Location
- 19692 Lexington Lane Huntington Beach, California 92646 United States 33°40′37″N 117°56′50″W﻿ / ﻿33.67680793774496°N 117.94731043513734°W

Information
- School type: Private-Independent Day School
- Motto: Where Bright Minds Soar
- Established: 1984
- Founder: Laura Hathaway
- Status: Open
- Head of school: Dr. Regina McDuffie
- Grades: Pre-K-Grade 8
- Gender: Co-Ed
- Enrollment: 565
- Average class size: 20
- Student to teacher ratio: 1:11
- Campus size: 14 acres (57,000 m^{2})
- Mascot: Pegasus
- Team name: Thunder
- Accreditation: The California Association of Independent Schools
- Publication: Pegasus Magazine
- Communities served: Suburban
- Affiliations: National Association of Independent Schools (NAIS), Educational Records Bureau (ERB)
- Website: thepegasusschool.org

= The Pegasus School =

The Pegasus School is a co-ed, non-profit, non-sectarian, private day school on a 14 acre campus in Huntington Beach, California.

==History==
In 1984, Laura Hathaway founded The Pegasus School.

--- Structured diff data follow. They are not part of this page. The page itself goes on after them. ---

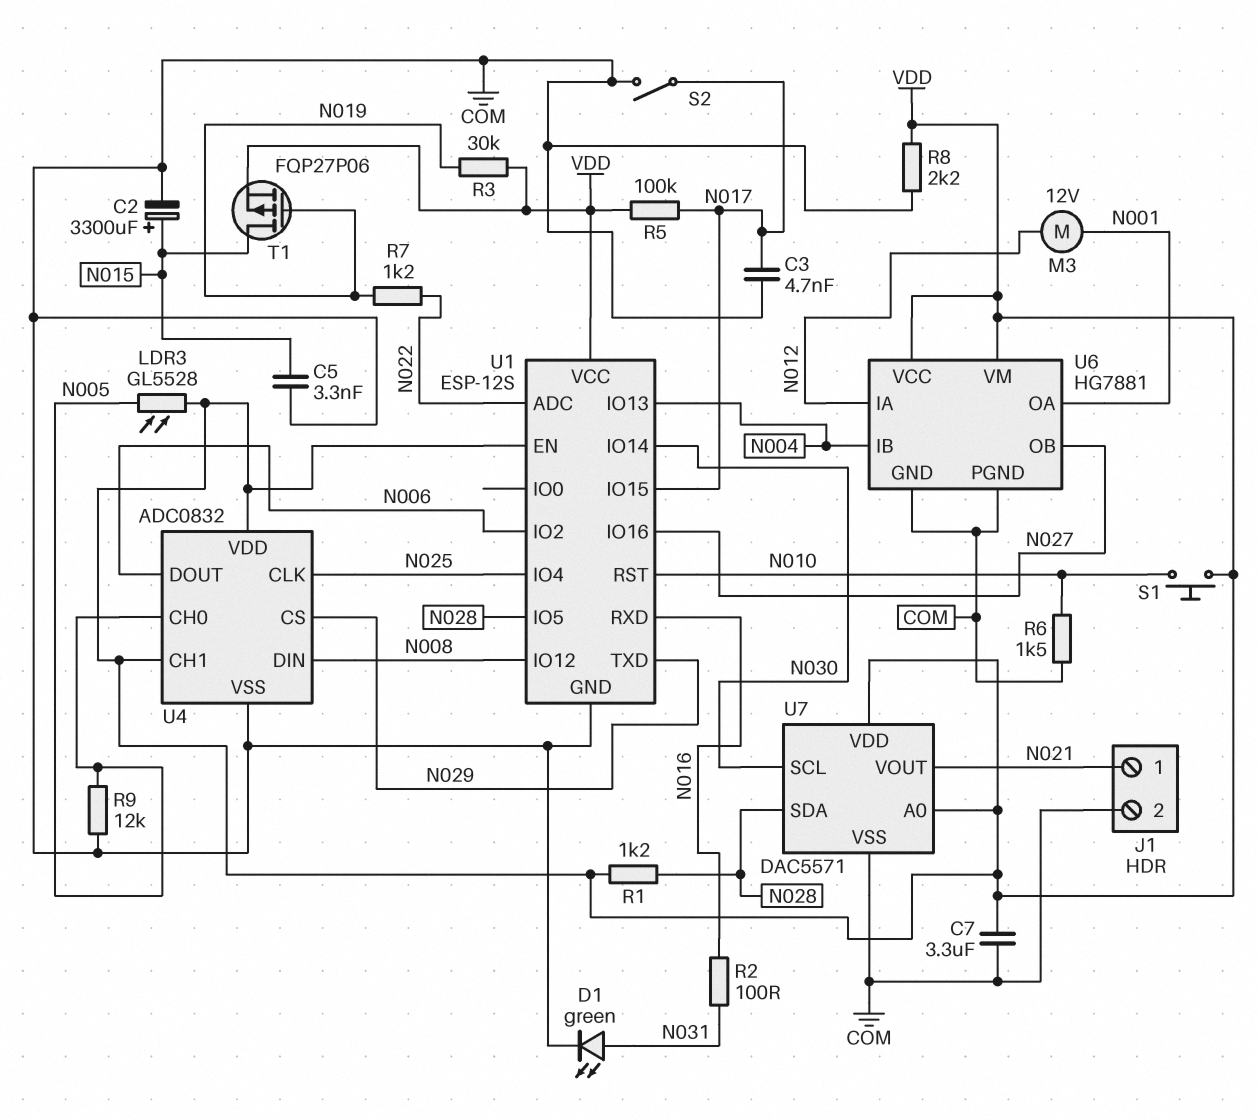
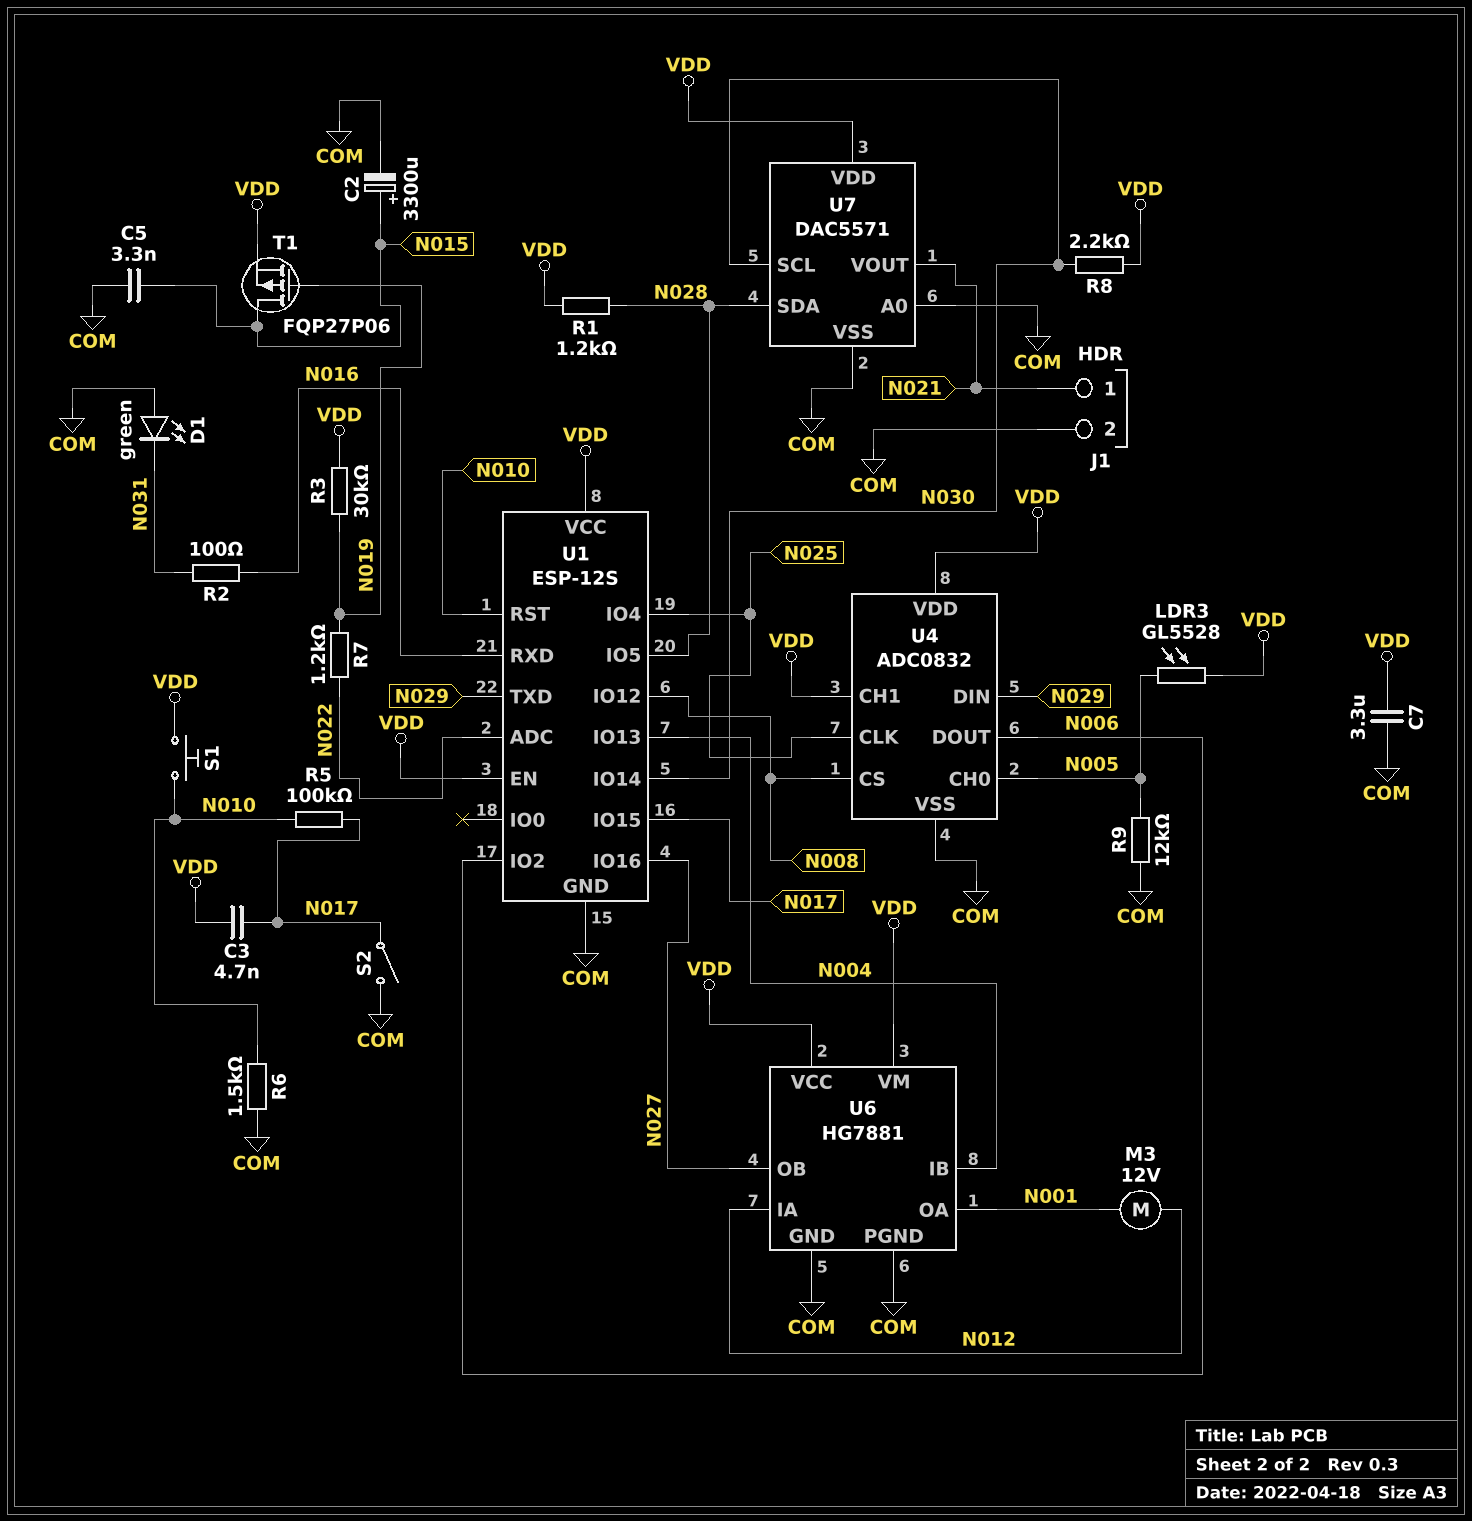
C3: 4.7nF (COM, N017) -> 4.7nF (N017, VDD)
D1: LED green (A N031, K COM) -> LED green (A COM, K N031)
R5: 100k (N017, VDD) -> 100k (N010, N017)
R8: 2.2k (COM, VDD) -> 2.2k (N030, VDD)
U4 pin CS: N029 -> N008
U4 pin DIN: N008 -> N029
U7 pin A0: VDD -> COM

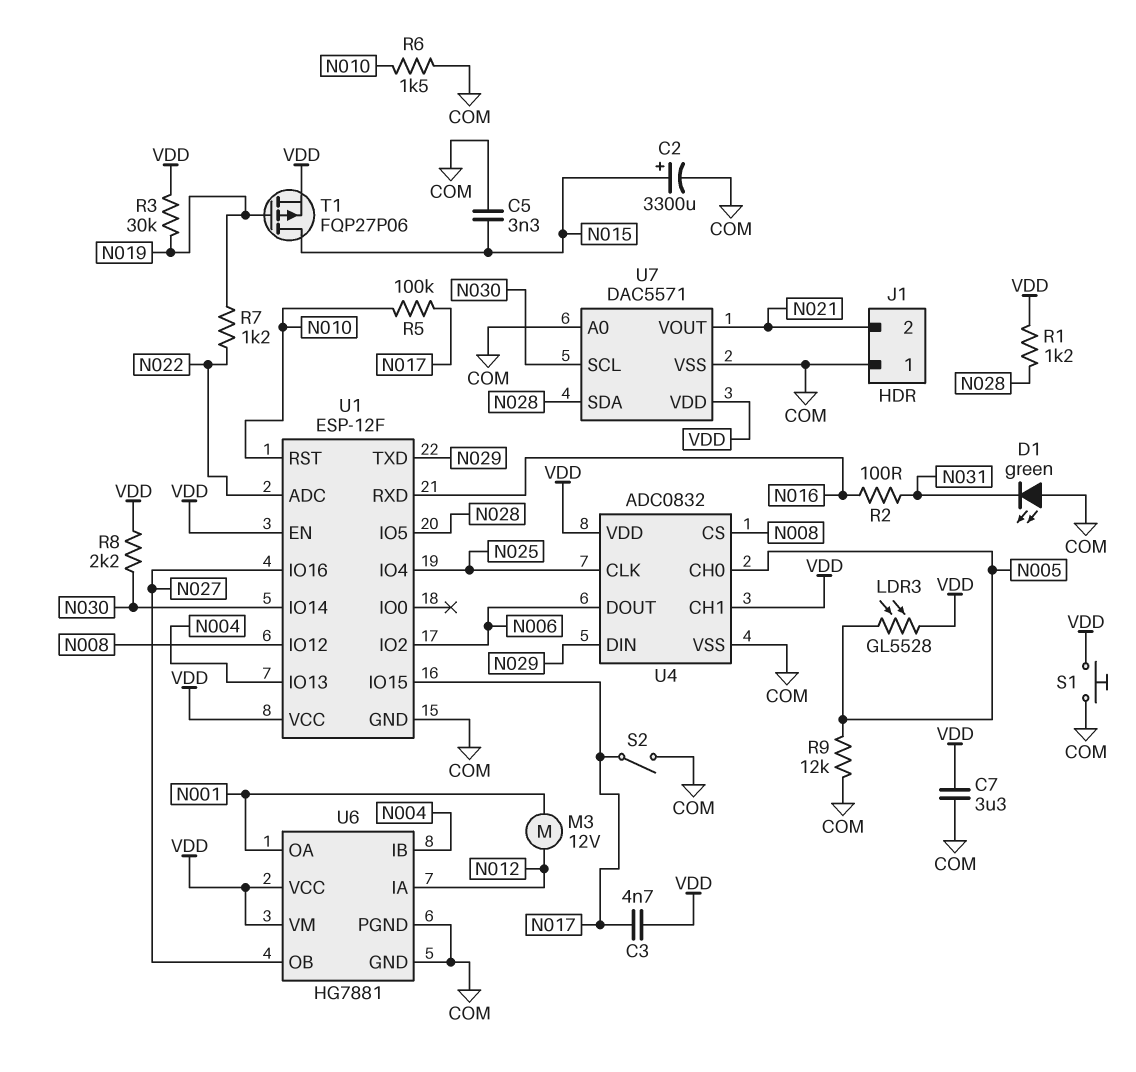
J1 pin 1: N021 -> COM
J1 pin 2: COM -> N021
S1: button (N010, VDD) -> button (COM, VDD)
U1: ESP-12S -> ESP-12F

The school purchased its current facility in 1995 and then began work to refurbish classrooms and expand buildings. The Palley Complex, which serves fourth and fifth graders, was added in 1997 and the Hathaway Activities Center was built in 2000 to provide a home for performance, art, and student athletics. Since then the school has also added the Kazu Fukuda Science and Technology Center in 2020 and the Geisler Family WINGS building in 2024.

Laura Hathaway was the first head of school. John Zurn was appointed the second head of The Pegasus School in February 2010. Jason Lopez joined the Pegasus community in July 2014 as the third head of school, and Dr. Regina McDuffie began as the fourth Head of School in 2024.

==Average class size==
Pre-Kindergarten:16 students in a classroom with two teachers

Kindergarten: 18 students in a classroom with a teacher and associate teacher

First through Fifth grades: 20 students per classroom with a teacher and teaching assistant

Sixth through Eighth Grades: 16-18 students in a classroom with a teacher and teaching assistant.

==Recognitions==
The Pegasus School is a nationally recognized blue ribbon school

==Environmental aspects==
The school is an energy star pledge participant.